Altimeter founder Charline Li and social media thought leader Brian Solis are inviting you to participate in some useful research on why so many “social strategies” fail; head over here to add your voice and opinion in a short questionnaire.
From a social commerce perspective, the simple reason why so many social strategies fail is that we’ve yet to have our “Show Me the Money!” Jerry Maguire moment. We don’t know the business value of social media.
Without knowing the business value of social media, it’s impossible to integrate social media successfully into your customer service strategy, your market research strategy, your marketing strategy, or your sales strategy.
Do you in all honesty know how and how much value social media helps you create or capture?

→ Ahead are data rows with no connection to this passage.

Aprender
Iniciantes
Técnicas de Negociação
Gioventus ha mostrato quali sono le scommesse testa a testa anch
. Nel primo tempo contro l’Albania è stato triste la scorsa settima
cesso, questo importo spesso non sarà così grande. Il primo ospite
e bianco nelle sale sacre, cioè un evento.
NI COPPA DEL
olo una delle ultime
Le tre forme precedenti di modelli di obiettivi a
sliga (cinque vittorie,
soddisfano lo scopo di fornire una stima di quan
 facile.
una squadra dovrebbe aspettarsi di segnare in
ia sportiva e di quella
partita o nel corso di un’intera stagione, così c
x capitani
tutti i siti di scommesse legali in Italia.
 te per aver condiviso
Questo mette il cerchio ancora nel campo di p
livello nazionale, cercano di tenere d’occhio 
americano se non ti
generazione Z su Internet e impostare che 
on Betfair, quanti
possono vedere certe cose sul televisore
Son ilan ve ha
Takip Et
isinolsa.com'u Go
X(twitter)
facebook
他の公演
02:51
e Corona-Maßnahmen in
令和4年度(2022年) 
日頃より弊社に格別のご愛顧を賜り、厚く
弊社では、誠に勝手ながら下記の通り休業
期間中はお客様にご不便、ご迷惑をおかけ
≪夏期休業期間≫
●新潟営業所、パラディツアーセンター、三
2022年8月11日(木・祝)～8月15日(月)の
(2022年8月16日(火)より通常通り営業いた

Ultimately, whatever your business, you have two core objectives; create customer value and capture customer value. Any strategy you may have (and despite how anyone tries any complicate the idea of “strategy” – a strategy is simply the “how” in how you seek to achieve your objective) should help you create customer value and/or capture customer value.
So does social media help you create customer value and capture customer value more effectively or efficiently than alternatives?

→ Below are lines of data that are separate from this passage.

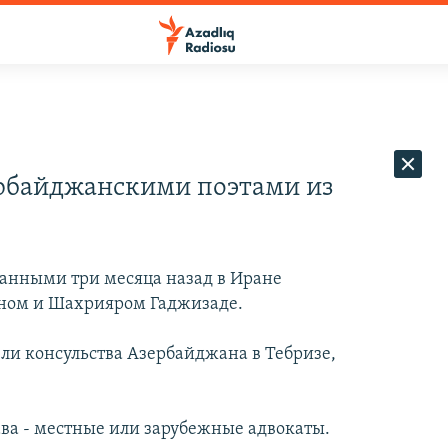
ербайджанскими поэтами из
ванными три месяца назад в Иране
ном и Шахрияром Гаджизаде.
ели консульства Азербайджана в Тебризе,
ава - местные или зарубежные адвокаты.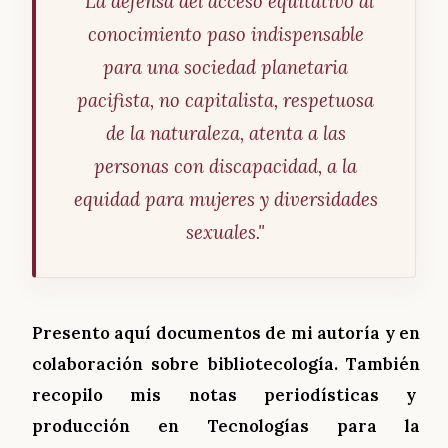
"La defensa del acceso equitativo al
conocimiento paso indispensable
para una sociedad planetaria
pacifista, no capitalista, respetuosa
de la naturaleza, atenta a las
personas con discapacidad, a la
equidad para mujeres y diversidades
sexuales."
Presento aquí documentos de mi autoría y en
colaboración sobre
bibliotecología.
También
recopilo mis
notas periodísticas
y
producción en Tecnologías para la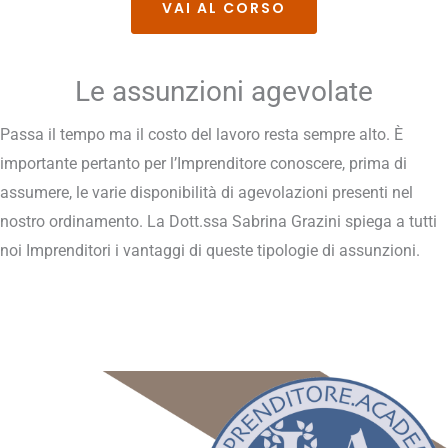
VAI AL CORSO
Le assunzioni agevolate
Passa il tempo ma il costo del lavoro resta sempre alto. È
importante pertanto per l’Imprenditore conoscere, prima di
assumere, le varie disponibilità di agevolazioni presenti nel
nostro ordinamento. La Dott.ssa Sabrina Grazini spiega a tutti
noi Imprenditori i vantaggi di queste tipologie di assunzioni.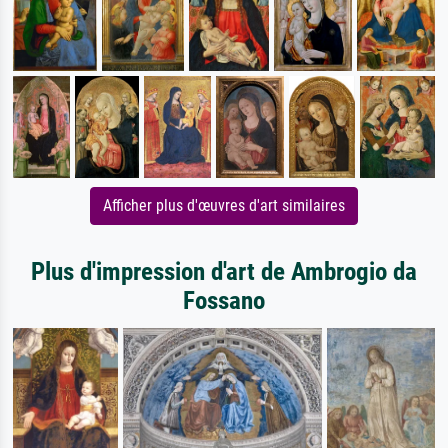
Afficher plus d'œuvres d'art similaires
Plus d'impression d'art de Ambrogio da
Fossano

Sure, you can use social media as a tool for market research, for customer service, internal communication, for marketing or for sales.
But is it worth it? Is it more effective or efficient than investing your social media budget in other tools?
The jury is still out on the business value of social media, that is, relative to other tools – but the reason we like social commerce – using social media as a tool for sales, is that social commerce cuts through the hype and spin of social media squiggle-babble and snake oil by putting social media on trial.
Does social media really help me create and capture value for customers? Stick it next to a cash register to find out.
A social commerce Jerry Maguire approach to social media may sound simplistic in a world where agencies, consultants and service providers have a vested interested in complicating things. But it can help answer the question of why “social strategies” fail by revealing that the very idea of a “social strategy” is as vacuous as a “paper strategy”.
Social media is a tool, not a strategy – and only makes sense within a business strategy designed to create and capture customer value.
Only when you know the value that social media can deliver will investment in social media as a tool make sense.